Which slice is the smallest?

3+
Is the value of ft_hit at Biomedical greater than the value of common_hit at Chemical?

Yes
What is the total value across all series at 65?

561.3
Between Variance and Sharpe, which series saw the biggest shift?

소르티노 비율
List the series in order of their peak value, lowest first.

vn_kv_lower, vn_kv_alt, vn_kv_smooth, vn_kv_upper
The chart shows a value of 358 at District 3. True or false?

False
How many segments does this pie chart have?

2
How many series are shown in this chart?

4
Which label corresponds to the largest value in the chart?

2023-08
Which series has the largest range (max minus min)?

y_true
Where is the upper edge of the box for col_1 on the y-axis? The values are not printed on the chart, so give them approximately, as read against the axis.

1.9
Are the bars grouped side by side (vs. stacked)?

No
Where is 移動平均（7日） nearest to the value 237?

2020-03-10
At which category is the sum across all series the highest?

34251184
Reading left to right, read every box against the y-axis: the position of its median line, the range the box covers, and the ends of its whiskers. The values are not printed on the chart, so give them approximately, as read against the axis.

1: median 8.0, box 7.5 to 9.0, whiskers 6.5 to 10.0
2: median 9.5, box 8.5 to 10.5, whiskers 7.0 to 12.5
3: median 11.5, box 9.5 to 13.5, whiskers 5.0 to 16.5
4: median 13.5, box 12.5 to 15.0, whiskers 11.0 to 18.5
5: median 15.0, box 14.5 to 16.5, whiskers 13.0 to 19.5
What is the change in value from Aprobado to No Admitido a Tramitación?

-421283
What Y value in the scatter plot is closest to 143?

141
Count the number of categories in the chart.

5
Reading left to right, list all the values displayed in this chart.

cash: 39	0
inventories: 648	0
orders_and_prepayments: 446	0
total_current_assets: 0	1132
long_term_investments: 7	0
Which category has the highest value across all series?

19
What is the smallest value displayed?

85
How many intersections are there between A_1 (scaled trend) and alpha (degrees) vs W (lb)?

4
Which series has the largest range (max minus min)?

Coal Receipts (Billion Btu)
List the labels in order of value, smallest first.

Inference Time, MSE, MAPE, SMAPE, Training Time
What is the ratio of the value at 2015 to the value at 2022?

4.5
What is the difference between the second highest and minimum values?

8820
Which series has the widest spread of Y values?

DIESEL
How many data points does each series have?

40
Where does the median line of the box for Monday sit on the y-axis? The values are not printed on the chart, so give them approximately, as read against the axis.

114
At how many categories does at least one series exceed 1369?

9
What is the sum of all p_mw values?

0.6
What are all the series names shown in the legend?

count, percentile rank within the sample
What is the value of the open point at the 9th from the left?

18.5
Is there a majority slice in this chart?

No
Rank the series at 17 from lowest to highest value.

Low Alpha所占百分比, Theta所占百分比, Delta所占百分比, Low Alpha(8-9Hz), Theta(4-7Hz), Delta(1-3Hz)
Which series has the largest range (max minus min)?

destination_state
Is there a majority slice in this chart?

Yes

_____

- What you need to do:
Copy the records from the start through the line with "How many segments does this pie chart have?", replacing "value" with "amount" and leaving everything else unchanged.

- Task response:
Which slice is the smallest?

3+
Is the amount of ft_hit at Biomedical greater than the amount of common_hit at Chemical?

Yes
What is the total amount across all series at 65?

561.3
Between Variance and Sharpe, which series saw the biggest shift?

소르티노 비율
List the series in order of their peak amount, lowest first.

vn_kv_lower, vn_kv_alt, vn_kv_smooth, vn_kv_upper
The chart shows a amount of 358 at District 3. True or false?

False
How many segments does this pie chart have?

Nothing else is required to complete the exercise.